Carbohydrate and sugar: 10% (25-30 g healthy carb/day)
Carbohydrates and sugar are the reason behind to cause cholesterol, Diabetes, Obesity, and many other health issues in the human body when they are consumed excessively but we need them in our body as a source of fiber vitamins, minerals, and energy but less than 10 % in our daily diet.

Carbohydrates turn into glucose, which your body burns immediately or converts to glycogen to be stored in the muscles and liver for between meals. If you eat more calories from carbs or other sources than your body can use, the cells store the excess as fat under the skin, organs and eventually even in blood vessels. This will cause all chronic diseases people are struggling with and becoming addicts to medications.
Healthy Carbohydrate sources:
Vegetables (vegetables are grown above the soil, Dark Green Leafy Veg) 
Nuts(Low Carb: Brazil Nut, Pecan, and Macadamia)
Fruits(Low carb: All Berries, Watermelon, Lemon, Plum & Peach)

That means ‘’No’’ to Rice, Pasta, Pancake, Muffin, doughnut, potato, chocolate, syrups, Soda, Alcohol, etc. Also eliminate orange juice, other fruit juices, from your diet. It sounds a lot because most of the population loves all of them but for long term healthy active life without chronic diseases.

Protein: 20-25%(90-120g healthy protein/day)
Proteins are large, complex molecules that play many critical roles in the body. They do most of the work in cells and are required for the structure, building function, and regulation of the body's tissues and organs. Enzymes carry out almost all of the thousands of chemical reactions that take place in cells.

Excessive protein in the body will trigger many problems in the human body such as kidney problems, heart problems, nutritional deficiencies, weight gain, seizures(if the water level is low).
Protein Sources: Best healthy Protein sources are naturally sourced(Organic) meat, fish, shellfish, cheese, eggs, nuts, etc

Fat:65-70%(150-180g healthy fat/day)
  Saturated fat raises HDL, the “good” cholesterol that lowers your risk of heart disease. Many foods that are high in saturated fat and cholesterol, such as eggs and coconut oil, can decrease inflammation, lower circulating triglycerides, and reduce insulin due to the natural antioxidants they contain.

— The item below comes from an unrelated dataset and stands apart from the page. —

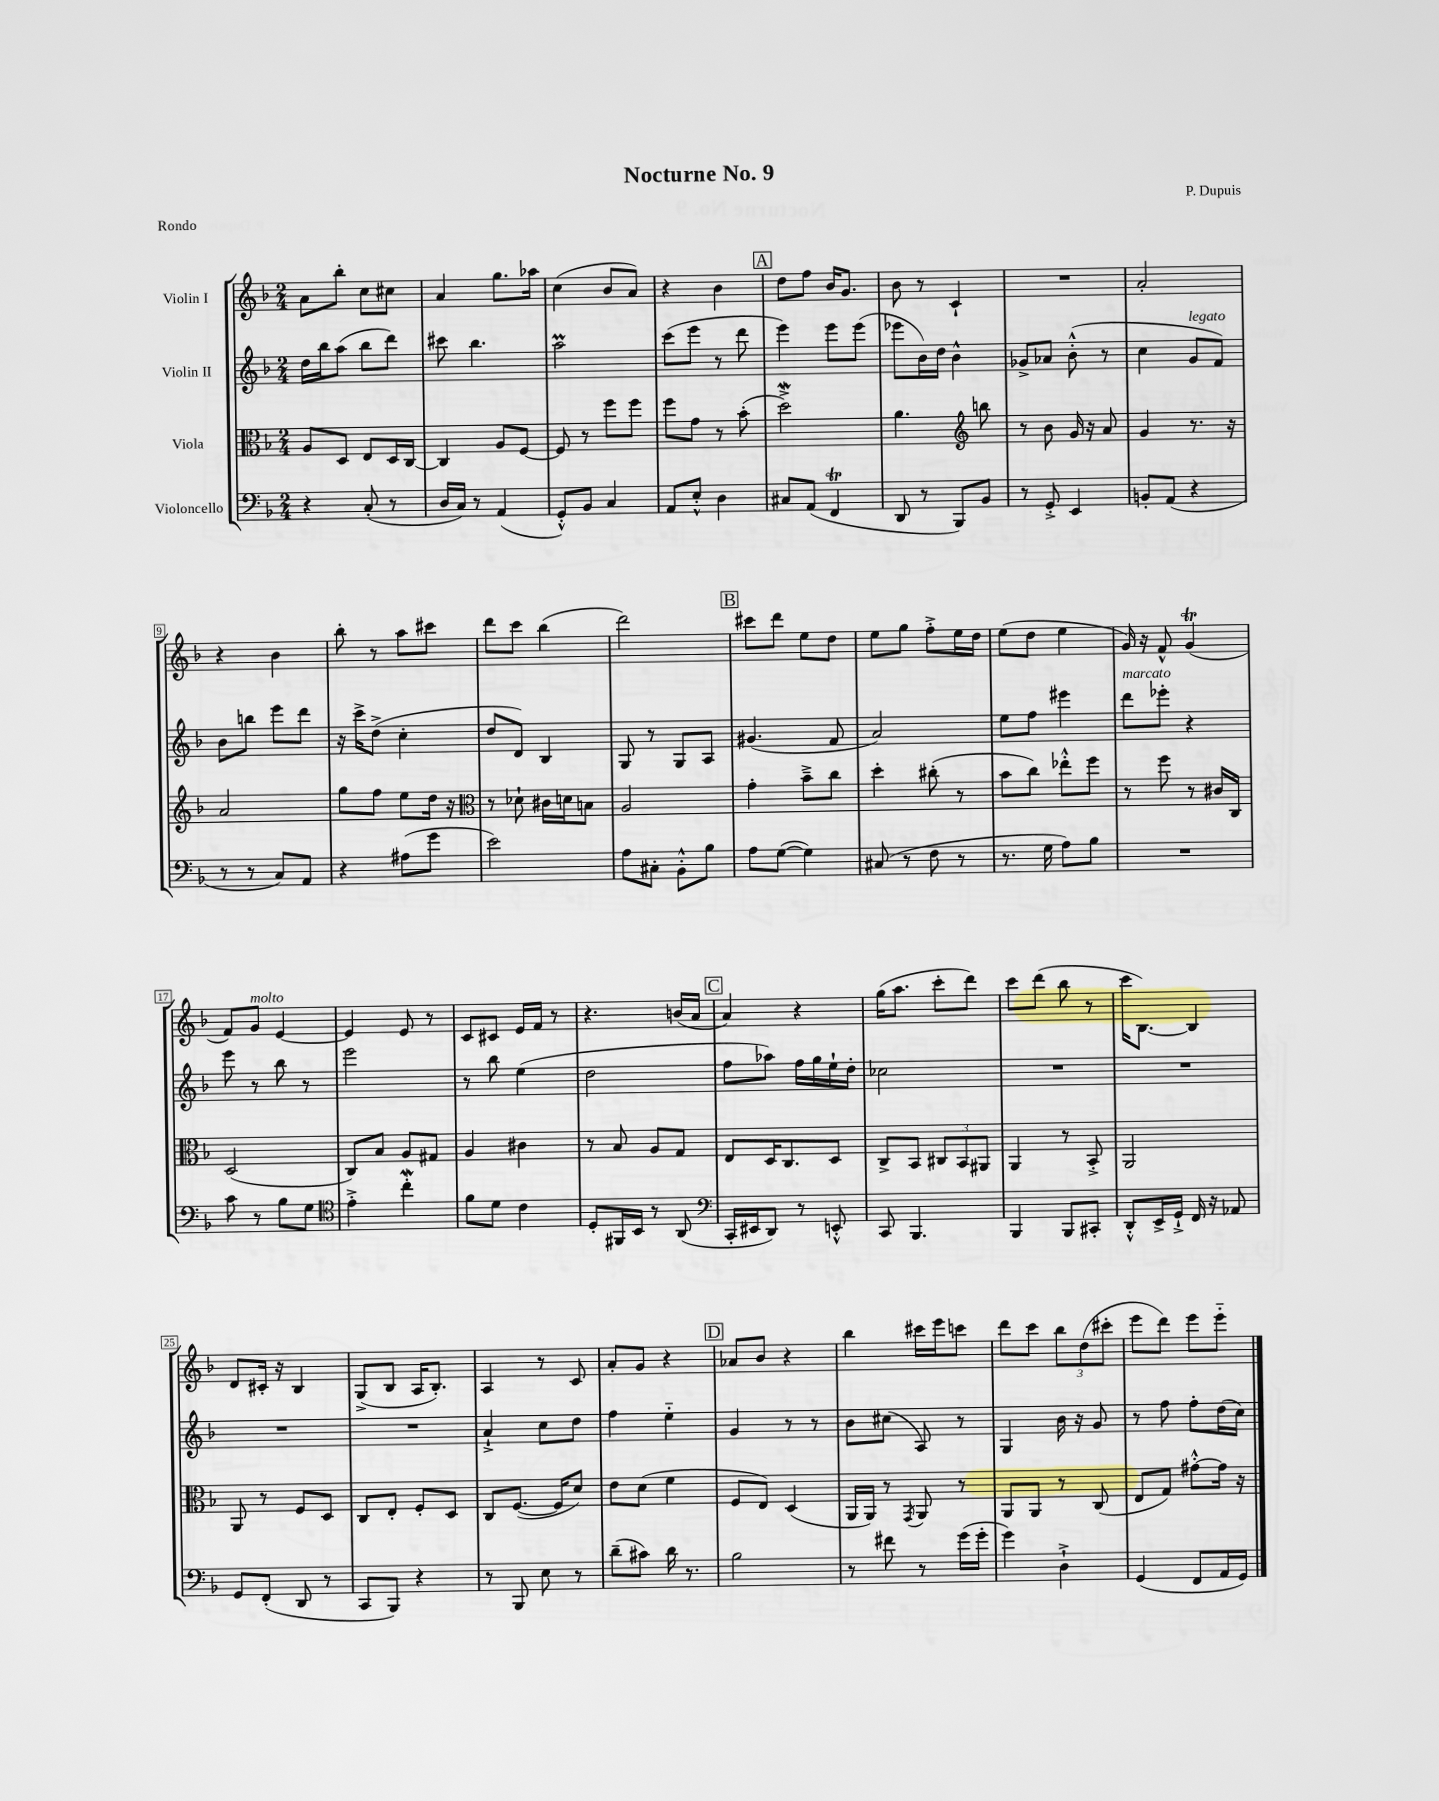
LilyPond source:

Eating High Fat and protein will improve health factors by reducing body weight, cardiovascular diseases, diabetes and help to gain lean muscles.

Recommended Fat sources: Meat, fish with full fat, Avocado, cheese, vegetables, coconut oil, butter, Olive oil, Vegetable oils, nuts(Low carb: Brazil nut, Pecan, and Macadamia)

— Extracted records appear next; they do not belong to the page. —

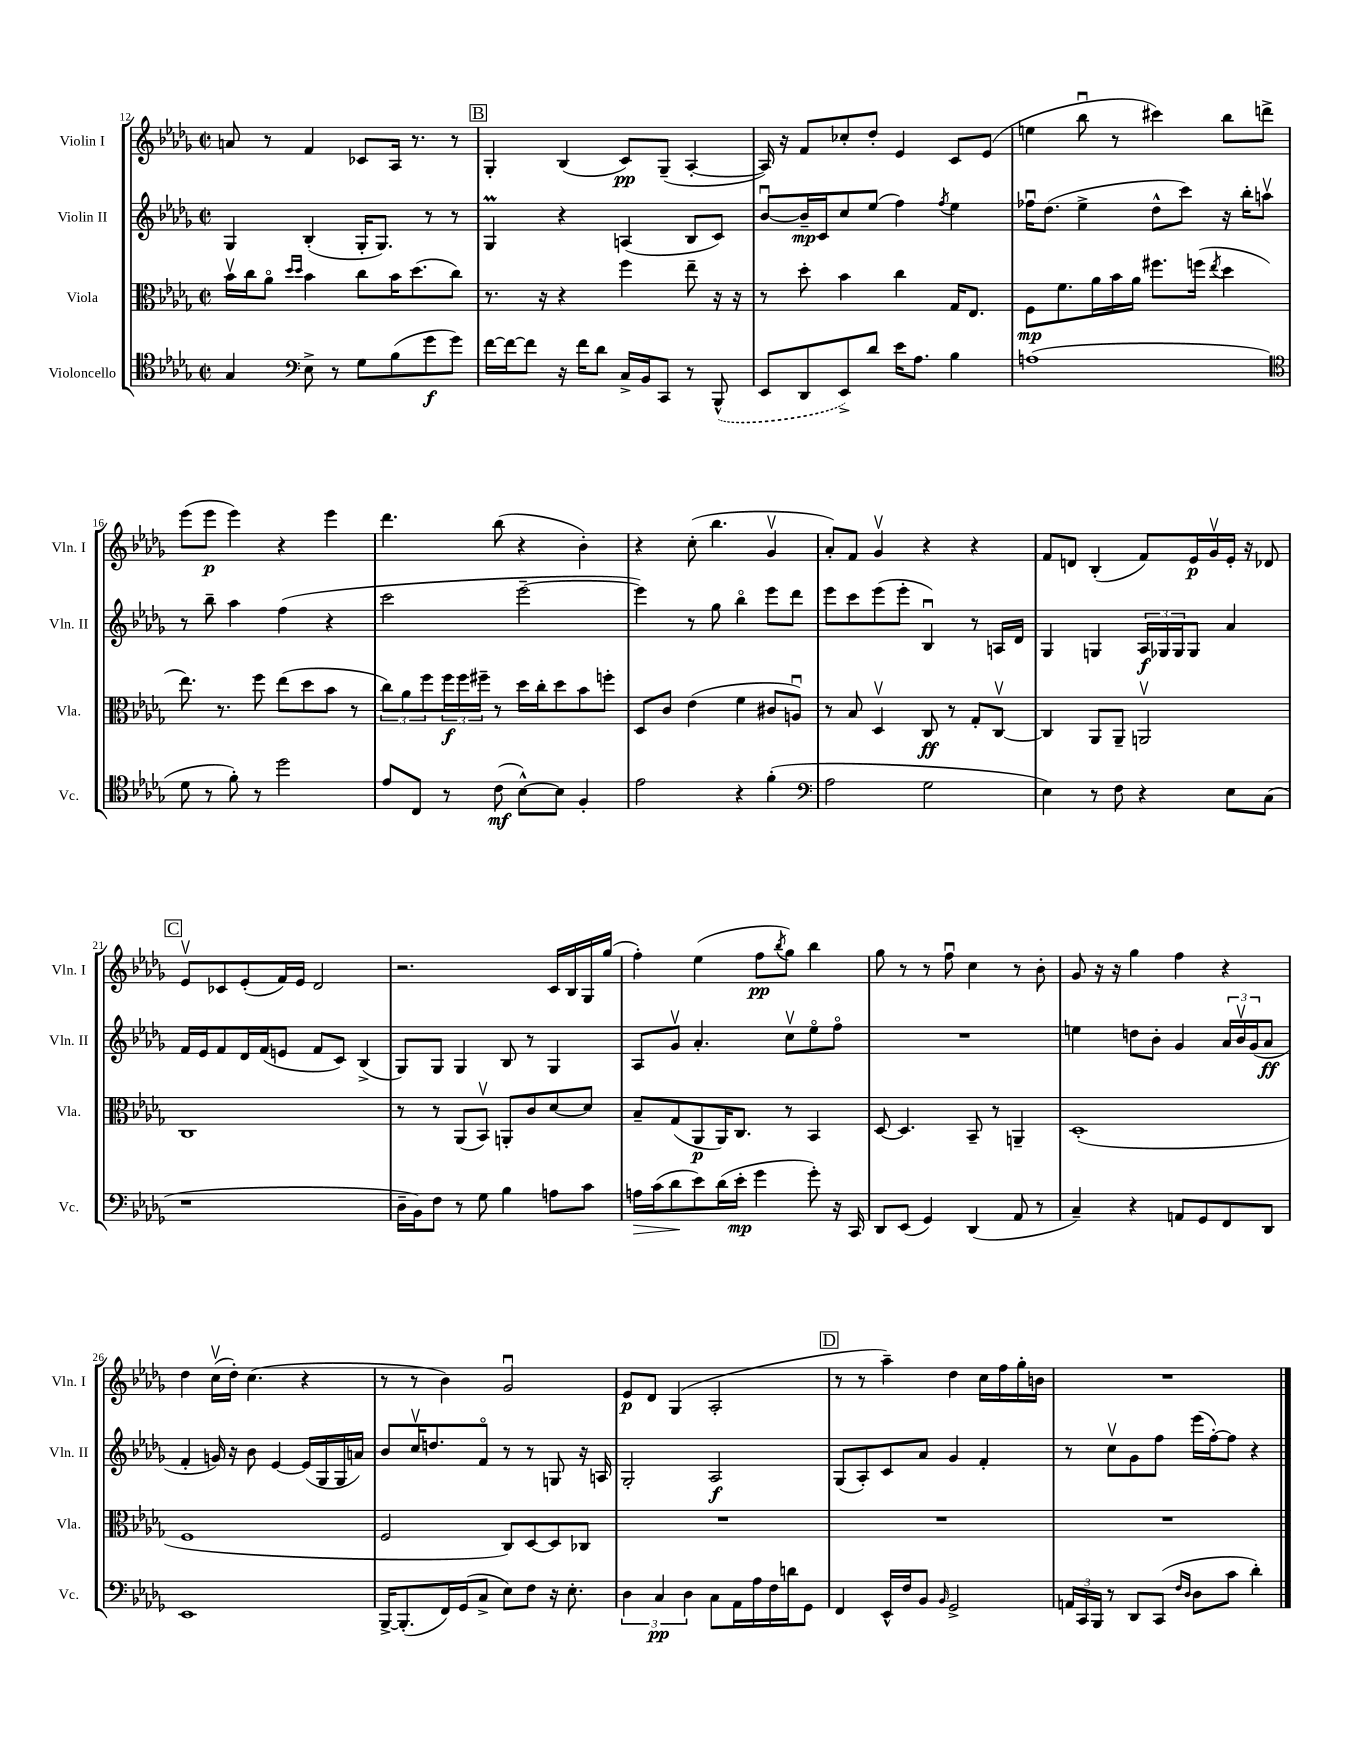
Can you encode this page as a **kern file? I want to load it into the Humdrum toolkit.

**kern	**kern	**kern	**kern
*staff4	*staff3	*staff2	*staff1
*clefC4	*clefC3	*clefG2	*clefG2
*k[b-e-a-d-g-]	*k[b-e-a-d-g-]	*k[b-e-a-d-g-]	*k[b-e-a-d-g-]
*M2/2	*M2/2	*M2/2	*M2/2
*met(c|)	*met(c|)	*met(c|)	*met(c|)
4G-/	16b-v\LL	4G-/	8a/
.	16cc\J	.	.
.	8a-o\J	.	8r
*clefF4	*	*	*
.	16qqdd-/LL	.	.
.	16qqdd-/JJ	.	.
8E-^\	4b-\	(4B-'/	4f/
8r	.	.	.
8G-\L	8cc\L	16G-'/LK	8c-/L
.	.	8.G-/J)	.
(8B-\	16b-\K	.	16A-/Jk
.	(8.dd-\	.	8.r
8g-\	.	8r	.
8g-\J)	8cc\J)	8r	8r
=	=	=	=
[16f\LL	8.r	4G-/	4G-'/
16f\_J	.	.	.
8f\]J	.	.	.
.	16r	.	.
16r	4r	4r	(4B-/
16f\LK	.	.	.
8d-\J	.	.	.
16C^/LL	4ff\	(4A/	8c/L)
16BB-/J	.	.	.
8CC/J	.	.	(8G-~/J
8r	8ee-~\	8B-/L	[4A-'/
(8BBB-^^/	16r	8c/J)	.
.	16r	.	.
=	=	=	=
8EE-/L	8r	[8b-u/L	16A-/])
.	.	.	16r
8DD-/	8dd-'\	16b-~/]L	8f/L
.	.	16c/J	.
8EE-^/)	4b-\	8cc/	8cc-'/
8d-/J	.	(8ee-/J	8dd-'/J
16e-\LK	4cc\	4ff\)	4e-/
8.A-\J	.	.	.
.	.	8qff/	.
4B-\	16G-/LK	4ee-\	8c/L
.	8.E-/J	.	.
.	.	.	(8e-/J
=	=	=	=
(1A	8F\L	16ff-u\LK	4ee\
.	.	(8.dd-\J	.
.	8.f\	.	.
.	.	4ee-^\	8bb-u\
.	16a-\L	.	.
.	16b-\	.	8r
.	16a-\JJ	.	.
.	8.ff#\L	8dd-^^\L	4ccc#\)
.	.	8ccc\J)	.
.	(16ff\Jk	.	.
.	8qee-/	.	.
.	4dd-\	16r	8bb-\L
.	.	16bb-'\LK	.
.	.	8aav\J	8ddd^\J
=	=	=	=
*clefC4	*	*	*
8d-\	8.ee-\)	8r	(8eee-\L
8r	.	8bb-~\	8eee-\J
.	8.r	.	.
8f'\)	.	4aa-\	4eee-\)
8r	8ff\	.	.
2dd-\	(8ee-\L	(4ff\	4r
.	8dd-\	.	.
.	8b-\J	4r	4eee-\
.	8r	.	.
=	=	=	=
8e-/L	12cc\L)	2ccc\	4.ddd-\
.	12a-\	.	.
8C/J	.	.	.
.	12ff\	.	.
8r	24ff\L	.	.
.	24ff\	.	.
.	24ff#~\JJ	.	.
(8c\	8r	.	(8bb-\
[8B-^^\L)	16dd-\LL	[2eee-~\	4r
.	16cc'\J	.	.
8B-\]J	8dd-\	.	.
4F'/	8b-\	.	4b-'\)
.	8ff'\J	.	.
=	=	=	=
2e-\	8D-/L	4eee-\])	4r
.	8c/J	.	.
.	(4e-\	8r	(8cc'\
.	.	8gg-\	4.bb-\
4r	4f\	4bb-o\	.
(4f'\	8c#/L	8eee-\L	4g-v/
.	8Au/J)	8ddd-\J	.
=	=	=	=
*clefF4	*	*	*
2A-\	8r	8eee-\L	8a-'/L)
.	8B-/	8ccc\	8f/J
.	4D-v/	(8eee-\	4g-v/
.	.	8eee-'\J	.
2G-\	8C/	4B-u/)	4r
.	8r	.	.
.	8G-'/L	8r	4r
.	[8Cv/J	16A/LL	.
.	.	16d-/JJ	.
=	=	=	=
4E-\)	4C/]	4G-/	8f/L
.	.	.	8d/J
8r	8AA-/L	4G/	(4B-'/
8F\	8AA-~/J	.	.
4r	2AAv/	24A-/LL	8f/L)
.	.	24G-/	.
.	.	24G-/J	.
.	.	8G-/J	16e-/L
.	.	.	16g-v/
8E-\L	.	4a-/	16e-'/JJ
.	.	.	16r
(8C\J	.	.	8d-/
=	=	=	=
1r	1C	16f/LL	8e-v/L
.	.	16e-/J	.
.	.	8f/	8c-/
.	.	16d-/L	(8e-'/
.	.	(16f/J	.
.	.	8e/J	16f/L)
.	.	.	16e-/JJ
.	.	8f/L	2d-/
.	.	8c/J)	.
.	.	(4B-^/	.
=	=	=	=
16D-~\LL	8r	8G-/L)	2.r
16BB-\J)	.	.	.
8F\J	8r	8G-/J	.
8r	(8AA-/L	4G-/	.
8G-\	8BB-v/J)	.	.
4B-\	8AA'/L	8B-/	.
.	8c/	8r	.
8A\L	[8d-/	4G-/	16c/LL
.	.	.	16B-/
8c\J	8d-/]J	.	16G-/
.	.	.	(16gg-/JJ
=	=	=	=
16A\LL	8B-~/L	8A-/L	4ff'\)
(16c\J	.	.	.
8d-\	(8G-/	8g-v/J	.
8e-\)	8AA-/	4.a-'/	(4ee-\
(16d-\L	16AA-/K)	.	.
16e-'\JJ	8.C/J	.	.
4g-\	.	.	8ff\L
.	.	.	8qbb-/
.	8r	8ccv\L	8gg-\J)
8g-'\)	4BB-/	8ee-o\	4bb-\
16r	.	8ffo\J	.
16CC/	.	.	.
=	=	=	=
8DD-/L	[8D-/	1r	8gg-\
(8EE-/J	4.D-/]	.	8r
4GG-/)	.	.	8r
.	.	.	8ffu\
(4DD-/	8BB-~/	.	4cc\
.	8r	.	.
8AA-/	4AA~/	.	8r
8r	.	.	8b-'\
=	=	=	=
4C~/)	(1D-'	4ee\	8g-/
.	.	.	16r
.	.	.	16r
4r	.	8dd\L	4gg-\
.	.	8b-'\J	.
8AA/L	.	4g-/	4ff\
8GG-/	.	.	.
8FF/	.	24a-/LL	4r
.	.	24b-v/	.
.	.	(24g-/J	.
8DD-/J	.	8a-/J	.
=	=	=	=
1EE-	1F	4f'/	4dd-\
.	.	16g/)	(16ccv\LL
.	.	16r	16dd-'\JJ)
.	.	8b-\	(4.cc\
.	.	[4e-/	.
.	.	(16e-/]LL	4r
.	.	16G-/	.
.	.	16G-/	.
.	.	16a/JJ)	.
=	=	=	=
[16BBB-^/LK	2F/	8b-/L	8r
(8.BBB-'/]	.	.	.
.	.	16ccv/K	8r
.	.	8.dd/	.
16FF/L)	.	.	4b-\)
(16GG-/J	.	.	.
8C^/J	.	8fo/J	.
8E-\L)	8C/L)	8r	2g-u/
8F\J	[8D-/	8r	.
16r	8D-/]	8G/	.
8.E-'\	.	.	.
.	8C-/J	16r	.
.	.	16A/	.
=	=	=	=
6D-\	1r	2G-'/	8e-/L
.	.	.	8d-/J
6C/	.	.	.
.	.	.	(4G-/
6D-\	.	.	.
8C\L	.	2A-/	2A-'/
16AA-\L	.	.	.
16A-\	.	.	.
16F\	.	.	.
16d\J	.	.	.
8GG-\J	.	.	.
=	=	=	=
4FF/	1r	(8G-/L	8r
.	.	8A-'/)	8r
16EE-^^/LL	.	8c/	4aa-~\)
16F/J	.	.	.
8BB-/J	.	8a-/J	.
16qqBB-/	.	.	.
2GG-^/	.	4g-/	4dd-\
.	.	4f'/	16cc\LL
.	.	.	16ff\
.	.	.	16gg-'\
.	.	.	16b\JJ
=	=	=	=
24AA/LL	1r	8r	1r
24CC/	.	.	.
24BBB-/JJ	.	.	.
8r	.	8ccv\L	.
8DD-/L	.	8g-\	.
(8CC/J	.	8ff\J	.
16qqF/LL	.	.	.
16qqD-/JJ	.	.	.
8D-\L	.	(16eee-\LL	.
.	.	[16ff'\J)	.
8c\J	.	8ff\]J	.
4d-'\)	.	4r	.
==	==	==	==
*-	*-	*-	*-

Ketones: Ketones are substances that are made when the body breaks down fat for energy. Normally, your body gets the energy it needs from carbs in your diet. But stored fat is broken down and ketones are made only if your diet does not contain enough carbohydrate to supply the body with sugar (glucose) for energy. Optimal ketone levels for good health, weight loss and better physical and mental performance.